───── EXERCISE INPUTS ─────
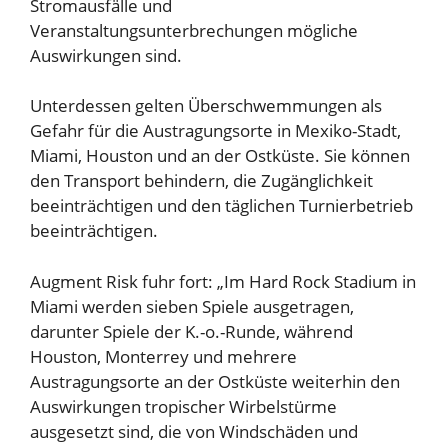
Stromausfälle und
Veranstaltungsunterbrechungen mögliche
Auswirkungen sind.
Unterdessen gelten Überschwemmungen als
Gefahr für die Austragungsorte in Mexiko-Stadt,
Miami, Houston und an der Ostküste. Sie können
den Transport behindern, die Zugänglichkeit
beeinträchtigen und den täglichen Turnierbetrieb
beeinträchtigen.
Augment Risk fuhr fort: „Im Hard Rock Stadium in
Miami werden sieben Spiele ausgetragen,
darunter Spiele der K.-o.-Runde, während
Houston, Monterrey und mehrere
Austragungsorte an der Ostküste weiterhin den
Auswirkungen tropischer Wirbelstürme
ausgesetzt sind, die von Windschäden und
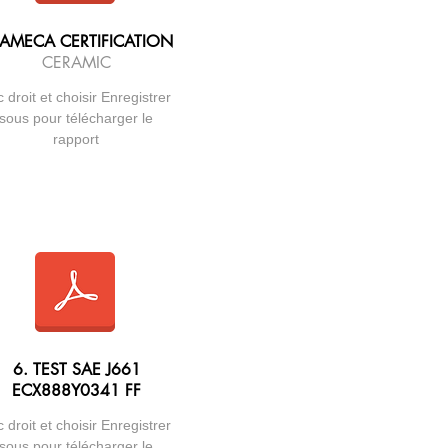
 AMECA CERTIFICATION
CERAMIC
c droit et choisir Enregistrer
sous pour télécharger le
rapport
6. TEST SAE J661
ECX888Y0341 FF
c droit et choisir Enregistrer
sous pour télécharger le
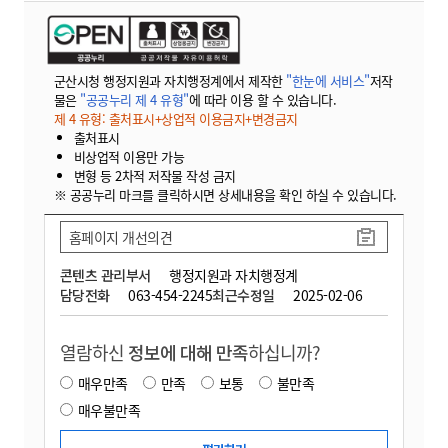
군산시청 행정지원과 자치행정계에서 제작한
"한눈에 서비스"
저작
물은
"공공누리 제 4 유형"
에 따라 이용 할 수 있습니다.
제 4 유형: 출처표시+상업적 이용금지+변경금지
출처표시
비상업적 이용만 가능
변형 등 2차적 저작물 작성 금지
※ 공공누리 마크를 클릭하시면 상세내용을 확인 하실 수 있습니다.
홈페이지 개선의견
콘텐츠 관리부서
행정지원과 자치행정계
담당전화
063-454-2245
최근수정일
2025-02-06
열람하신
정보에 대해 만족
하십니까?
매우만족
만족
보통
불만족
매우불만족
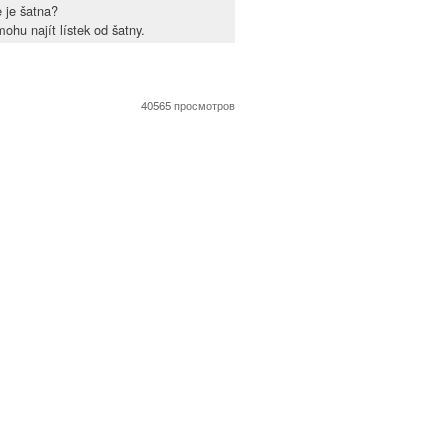
 je šatna?
ohu najít lístek od šatny.
40565 просмотров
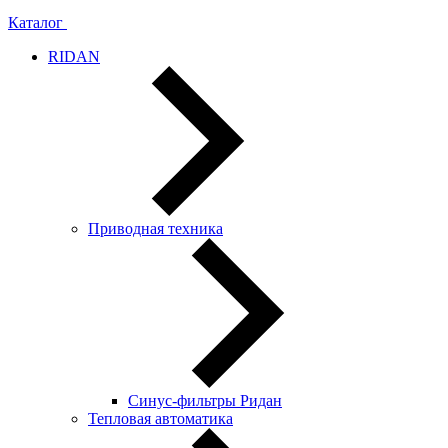
Каталог
RIDAN
Приводная техника
Синус-фильтры Ридан
Тепловая автоматика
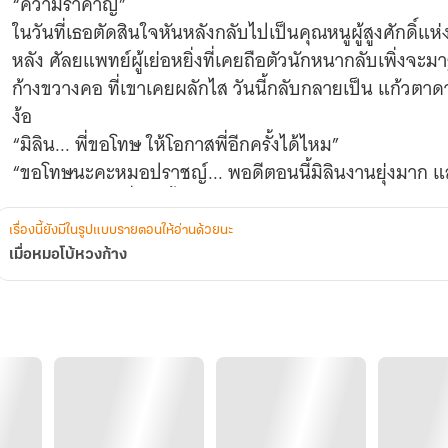
“ความรำคาญ”
ในวันที่เธอตัดสินใจหันหลังกลับไปเป็นคุณหนูผู้สูงศักดิ์แห่ง
หลัง ศัลยแพทย์ผู้เย่อหยิ่งที่เคยถือตัวนักหนากลับเพิ่งจะมารู
ก้างขวางคอ ที่เขาเคยผลักไส วันนี้กลับกลายเป็น แก้วตา
ง้อ
“มิลิน... พี่ขอโทษ ให้โอกาสพี่อีกครั้งได้ไหม”
“ขอโทษนะคะหมอปราชญ์... พอดีตอนนี้มิลินงานยุ่งมาก และ
เรื่องนี้ยังมีในรูปแบบรายตอนให้อ่านด้วยนะ
เมื่อหมอโบ้หวงก้าง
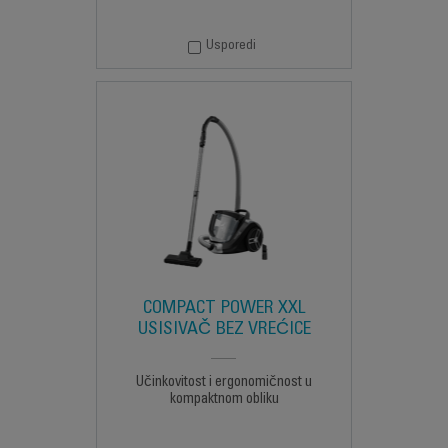
Usporedi
COMPACT POWER XXL
USISIVAČ BEZ VREĆICE
Učinkovitost i ergonomičnost u
kompaktnom obliku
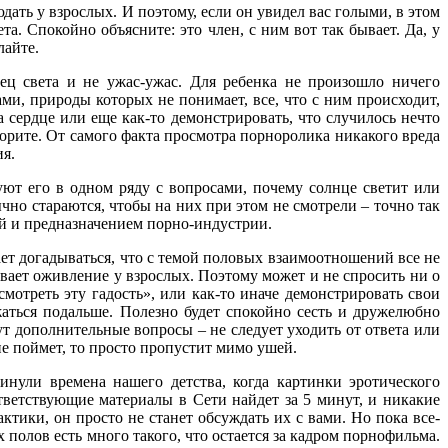
людать у взрослых. И поэтому, если он увидел вас голыми, в этом
а. Спокойно объясните: это член, с ним вот так бывает. Да, у
лайте.
ец света и не ужас-ужас. Для ребенка не произошло ничего
ми, природы которых не понимает, все, что с ним происходит,
а сердце или еще как-то демонстрировать, что случилось нечто
оворите. От самого факта просмотра порноролика никакого вреда
ия.
уют его в одном ряду с вопросами, почему солнце светит или
бычно стараются, чтобы на них при этом не смотрели – точно так
кой и предназначением порно-индустрии.
ает догадываться, что с темой половых взаимоотношений все не
ывает оживление у взрослых. Поэтому может и не спросить ни о
 смотреть эту гадость», или как-то иначе демонстрировать свои
жаться подальше. Полезно будет спокойно сесть и дружелюбно
ут дополнительные вопросы – не следует уходить от ответа или
не поймет, то просто пропустит мимо ушей.
минули времена нашего детства, когда картинки эротического
ответствующие материалы в Сети найдет за 5 минут, и никакие
ктики, он просто не станет обсуждать их с вами. Но пока все-
х полов есть много такого, что остается за кадром порнофильма.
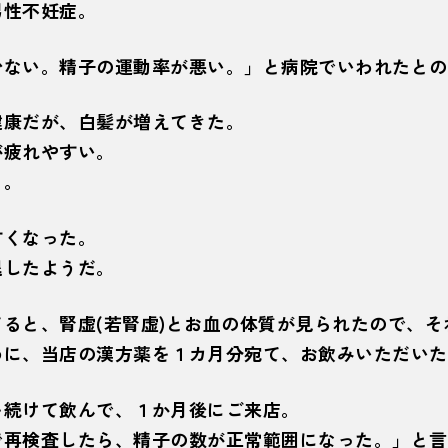
男性不妊症。
少ない。精子の運動率が悪い。」と病院でいわれたとの
健康だが、白髪が増えてきた。
が疲れやすい。
る。
すくなった。
退したようだ。
ると、腎虚(若腎虚)とお血の体質が見られたので、そ
めに、当店の漢方薬を１カ月分宛て、お飲みいただいた
を続けて飲んで、１か月後にご来店。
で再検査したら、精子の数が正常範囲になった。」と言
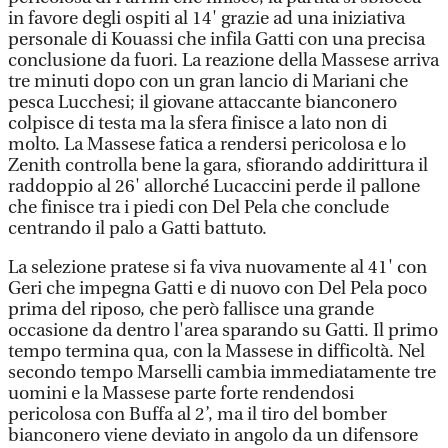
in favore degli ospiti al 14' grazie ad una iniziativa
personale di Kouassi che infila Gatti con una precisa
conclusione da fuori. La reazione della Massese arriva
tre minuti dopo con un gran lancio di Mariani che
pesca Lucchesi; il giovane attaccante bianconero
colpisce di testa ma la sfera finisce a lato non di
molto. La Massese fatica a rendersi pericolosa e lo
Zenith controlla bene la gara, sfiorando addirittura il
raddoppio al 26' allorché Lucaccini perde il pallone
che finisce tra i piedi con Del Pela che conclude
centrando il palo a Gatti battuto.
La selezione pratese si fa viva nuovamente al 41' con
Geri che impegna Gatti e di nuovo con Del Pela poco
prima del riposo, che però fallisce una grande
occasione da dentro l'area sparando su Gatti. Il primo
tempo termina qua, con la Massese in difficoltà. Nel
secondo tempo Marselli cambia immediatamente tre
uomini e la Massese parte forte rendendosi
pericolosa con Buffa al 2’, ma il tiro del bomber
bianconero viene deviato in angolo da un difensore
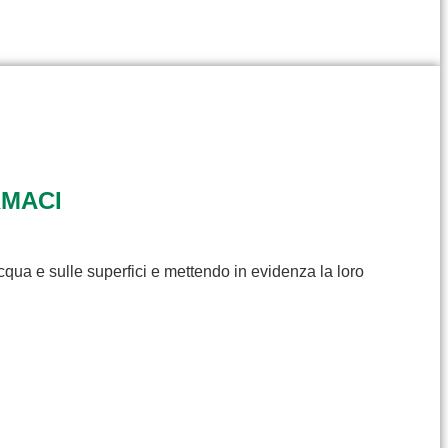
RMACI
cqua e sulle superfici e mettendo in evidenza la loro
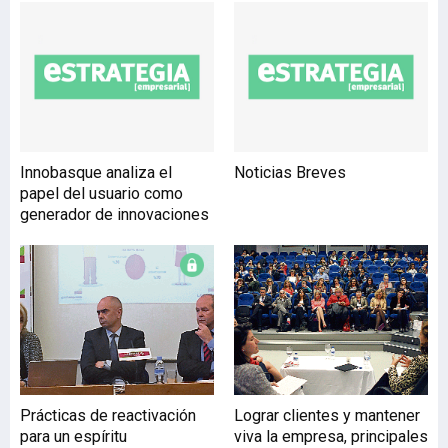
principales proveedores en
Bizkaia. En el marco de
esta estrecha relación
comercial se producía la
reciente visita de su
presidente, Ignacio
Sánchez Galán, a las
instalaciones que Lantegi
Innobasque analiza el
Noticias Breves
Batuak tiene en Getxo,
papel del usuario como
donde tuvo la oportunidad
generador de innovaciones
de conocer su innovador
centro de gestión
documen
Prácticas de reactivación
Lograr clientes y mantener
para un espíritu
viva la empresa, principales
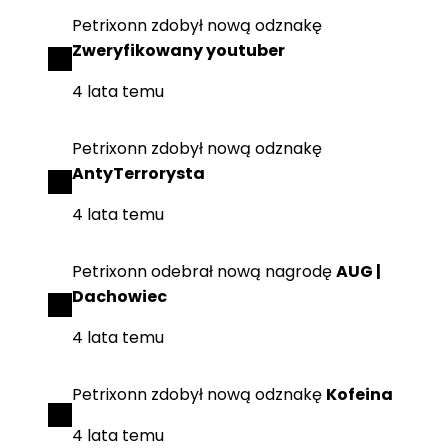
Petrixonn
zdobył
nową odznakę
Zweryfikowany youtuber
4 lata temu
Petrixonn
zdobył
nową odznakę
AntyTerrorysta
4 lata temu
Petrixonn
odebrał
nową nagrodę
AUG |
Dachowiec
4 lata temu
Petrixonn
zdobył
nową odznakę
Kofeina
4 lata temu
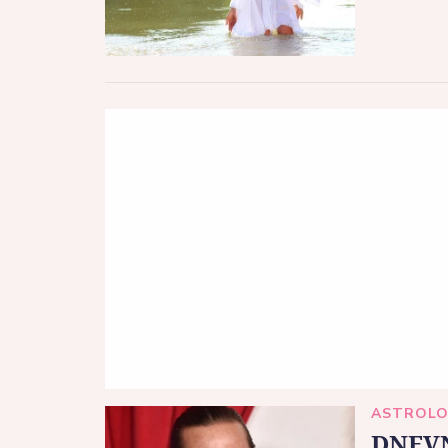
ASTROLO
DNEVN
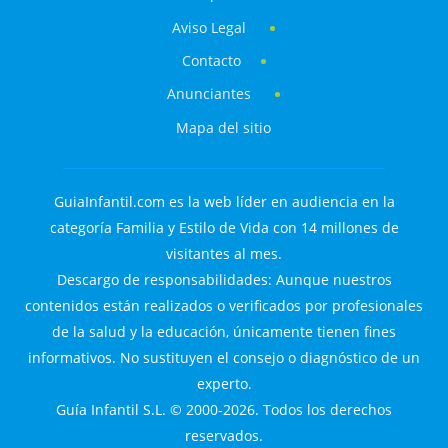
Aviso Legal
Contacto
Anunciantes
Mapa del sitio
GuiaInfantil.com es la web líder en audiencia en la
categoría Familia y Estilo de Vida con 14 millones de
visitantes al mes.
Descargo de responsabilidades: Aunque nuestros
contenidos están realizados o verificados por profesionales
de la salud y la educación, únicamente tienen fines
informativos. No sustituyen el consejo o diagnóstico de un
experto.
Guía Infantil S.L. © 2000-2026. Todos los derechos
reservados.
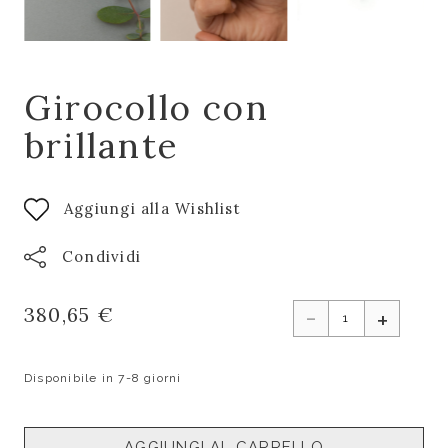
Girocollo con
brillante
Aggiungi alla Wishlist
Condividi
-
380,65 €
+
Disponibile in 7-8 giorni
AGGIUNGI AL CARRELLO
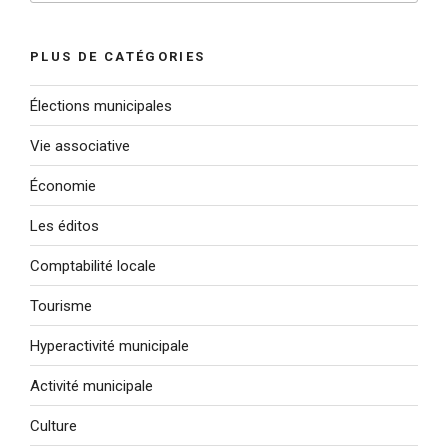
:
PLUS DE CATÉGORIES
Élections municipales
Vie associative
Économie
Les éditos
Comptabilité locale
Tourisme
Hyperactivité municipale
Activité municipale
Culture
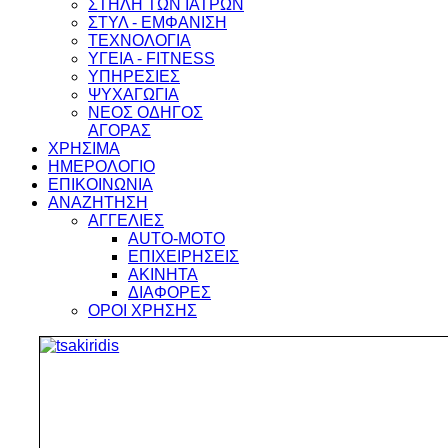
ΣΤΗΛΗ ΤΩΝ ΙΑΤΡΩΝ
ΣΤΥΛ - ΕΜΦΑΝΙΣΗ
ΤΕΧΝΟΛΟΓΙΑ
ΥΓΕΙΑ - FITNESS
ΥΠΗΡΕΣΙΕΣ
ΨΥΧΑΓΩΓΙΑ
ΝΕΟΣ ΟΔΗΓΟΣ
ΑΓΟΡΑΣ
ΧΡΗΣΙΜΑ
ΗΜΕΡΟΛΟΓΙΟ
ΕΠΙΚΟΙΝΩΝΙΑ
ΑΝΑΖΗΤΗΣΗ
ΑΓΓΕΛΙΕΣ
AUTO-MOTO
ΕΠΙΧΕΙΡΗΣΕΙΣ
ΑΚΙΝΗΤΑ
ΔΙΑΦΟΡΕΣ
ΟΡΟΙ ΧΡΗΣΗΣ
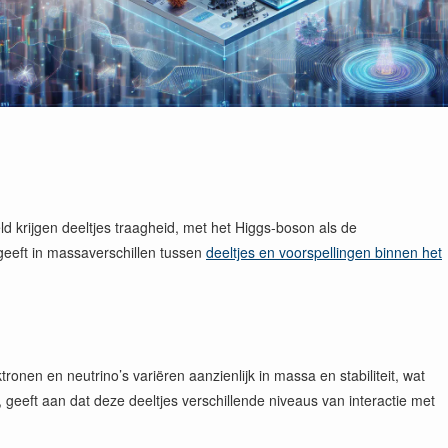
 krijgen deeltjes traagheid, met het Higgs-boson als de
geeft in massaverschillen tussen
deeltjes en voorspellingen binnen het
nen en neutrino’s variëren aanzienlijk in massa en stabiliteit, wat
geeft aan dat deze deeltjes verschillende niveaus van interactie met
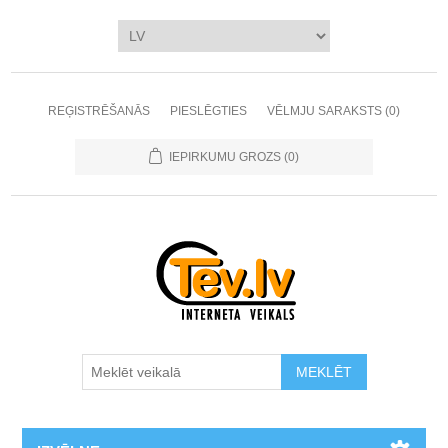
REĢISTRĒŠANĀS
PIESLĒGTIES
VĒLMJU SARAKSTS
(0)
IEPIRKUMU GROZS
(0)
MEKLĒT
─────
TASK ITEM: Pull every line containing "взрослых" out of the records.

REPLY TO THE EXERCISE:
людать у взрослых. И поэтому, если он увидел вас голыми, в этом
ывает оживление у взрослых. Поэтому может и не спросить ни о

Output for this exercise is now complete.